• _Aim of the exercise_:
Pick out every line of the records that contains the string "FACE", treating uppercase and lowercase as different, and copy each of those lines.

(Collected data entries)
━━━━━━━━━━━━━━━━
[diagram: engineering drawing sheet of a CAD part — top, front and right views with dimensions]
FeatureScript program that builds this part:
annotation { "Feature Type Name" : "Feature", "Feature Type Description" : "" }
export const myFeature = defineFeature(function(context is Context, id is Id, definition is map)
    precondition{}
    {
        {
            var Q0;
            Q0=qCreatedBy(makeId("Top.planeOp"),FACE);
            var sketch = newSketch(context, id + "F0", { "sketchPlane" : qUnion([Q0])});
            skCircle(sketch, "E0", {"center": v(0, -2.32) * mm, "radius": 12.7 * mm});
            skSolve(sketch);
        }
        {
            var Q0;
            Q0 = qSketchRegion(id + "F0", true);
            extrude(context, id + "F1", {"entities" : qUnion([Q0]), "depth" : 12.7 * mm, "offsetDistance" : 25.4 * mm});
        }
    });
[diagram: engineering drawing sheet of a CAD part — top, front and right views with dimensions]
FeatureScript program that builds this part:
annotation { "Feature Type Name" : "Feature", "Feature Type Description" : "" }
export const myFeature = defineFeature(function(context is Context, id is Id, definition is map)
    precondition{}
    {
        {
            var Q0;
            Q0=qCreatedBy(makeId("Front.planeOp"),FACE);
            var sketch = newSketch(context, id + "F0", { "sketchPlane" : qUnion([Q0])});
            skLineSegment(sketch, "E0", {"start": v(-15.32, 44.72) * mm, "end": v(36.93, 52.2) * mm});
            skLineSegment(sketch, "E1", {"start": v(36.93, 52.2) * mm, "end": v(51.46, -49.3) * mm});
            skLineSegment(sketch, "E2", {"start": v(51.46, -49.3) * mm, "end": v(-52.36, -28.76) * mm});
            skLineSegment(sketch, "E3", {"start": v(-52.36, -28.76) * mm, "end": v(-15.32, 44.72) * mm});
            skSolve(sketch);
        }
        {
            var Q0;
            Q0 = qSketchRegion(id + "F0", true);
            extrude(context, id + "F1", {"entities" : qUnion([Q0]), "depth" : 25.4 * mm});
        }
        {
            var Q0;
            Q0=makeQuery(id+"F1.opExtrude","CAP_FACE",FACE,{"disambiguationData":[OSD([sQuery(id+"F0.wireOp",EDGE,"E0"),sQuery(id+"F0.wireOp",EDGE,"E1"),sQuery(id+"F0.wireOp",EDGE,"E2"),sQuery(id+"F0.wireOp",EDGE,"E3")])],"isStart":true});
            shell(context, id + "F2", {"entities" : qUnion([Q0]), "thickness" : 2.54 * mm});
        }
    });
━━━━━━━━━━━━━━━━
• _Solution for this problem_:
            Q0=qCreatedBy(makeId("Top.planeOp"),FACE);
            Q0=qCreatedBy(makeId("Front.planeOp"),FACE);
            Q0=makeQuery(id+"F1.opExtrude","CAP_FACE",FACE,{"disambiguationData":[OSD([sQuery(id+"F0.wireOp",EDGE,"E0"),sQuery(id+"F0.wireOp",EDGE,"E1"),sQuery(id+"F0.wireOp",EDGE,"E2"),sQuery(id+"F0.wireOp",EDGE,"E3")])],"isStart":true});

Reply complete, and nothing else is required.